#### 出典
•••

プラトンの残した『対話篇』には、ソクラテスの晩年の10年ほどが書かれており、それによるとソクラテスはもっぱらソフィストとの論争に明け暮れた人生を過ごしていたようである。そのきっかけは、デルフォイ神殿から降された「ソクラテスに勝る知恵者はいない」との神託にあったとされる。ソクラテスはそれを友人のカイレフォンから聞き、その真意を確かめるべく当時知者といわれていたソフィストを訪ねて回った。それによって、どれほどソフィスト達が賢く、そして自分に知恵がないかすぐに判明をすると考えたのである。ところが、いざソフィスト達と話をしてみると、彼らが人間にとって一番大事なものが何であるかを解っておらず、しかも自分がそれを解っていないことさえ判っていないとソクラテスは気付いた。つまり、ソフィスト達は知らないのに知っていると思い込み、それに比べてソクラテスは知らないという点では彼らと同じでも、その知っていないことを自分で知っているとの自覚の分だけ自分の方が勝っていると悟ることとなる。これが有名な「無知の知」である。
フィロソフィとの言葉は、元々ギリシャ語で「知を愛する」との意味であり、ソクラテスはフィロソフィとの言葉を独特な意味で用いた。そもそも何かを愛するとは、その何かを欲するときであり、つまりまだその対象を自分のものにできていないことを表す。愛する者はその対象をまだ手に入れていないからこそ、それを欲するのである。即ちフィロソフィ(愛知者)とは、まだ知を有していない無知なものである。このような考えから、ソクラテスはフィロソフィを「知を求めてやまないもの」と考えたのである。この言葉によって、ソクラテス自身は無知な者と自己規定され、ソフィストとの対話では一方的に教えを請うものとして振舞うこととなる。その上でソフィストの提示する解答を厳しく吟味し、その欠陥を突いていくことで最後にはソフィスト自身に無知の知を自覚させるに至るわけである。こうして知者と自認する者の無知を晒させたことから、この方法は「エイロネイア」と呼ばれ、また自分ではなく相手が知識を作り出すことを助けるということから「産婆術」とも呼ばれている。

•••

#### 抽出一覧
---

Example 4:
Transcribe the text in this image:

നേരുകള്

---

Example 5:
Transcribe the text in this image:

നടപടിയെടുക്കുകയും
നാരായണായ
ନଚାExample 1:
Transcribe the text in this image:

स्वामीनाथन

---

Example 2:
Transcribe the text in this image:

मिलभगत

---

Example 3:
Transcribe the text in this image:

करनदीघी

•••

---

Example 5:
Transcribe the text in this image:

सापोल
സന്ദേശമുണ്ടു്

•••

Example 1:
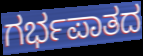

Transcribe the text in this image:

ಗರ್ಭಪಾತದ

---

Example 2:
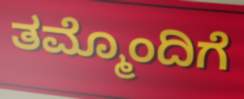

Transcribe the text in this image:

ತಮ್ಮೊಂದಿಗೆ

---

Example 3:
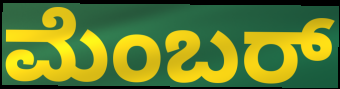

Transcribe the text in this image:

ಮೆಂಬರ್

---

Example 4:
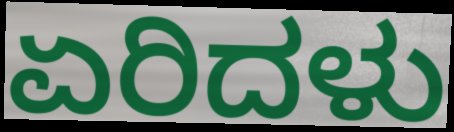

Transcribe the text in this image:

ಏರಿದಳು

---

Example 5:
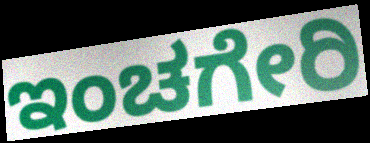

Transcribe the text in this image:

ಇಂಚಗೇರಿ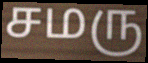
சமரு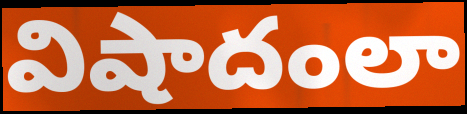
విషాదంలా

•••

#### 課題
ソクラテスについての文章を読み、次の問いに答えなさい。
(a) デルフォイ神殿の神託をソクラテスに伝えた友人の名前は何か。
(b) フィロソフィという言葉は、元々ギリシャ語でどのような意味か。
(c) 自分ではなく相手が知識を作り出すことを助けるという点から、ソクラテスの方法は何と呼ばれているか。

#### 解答
(a) カイレフォン
(b) 「知を愛する」
(c) 「産婆術」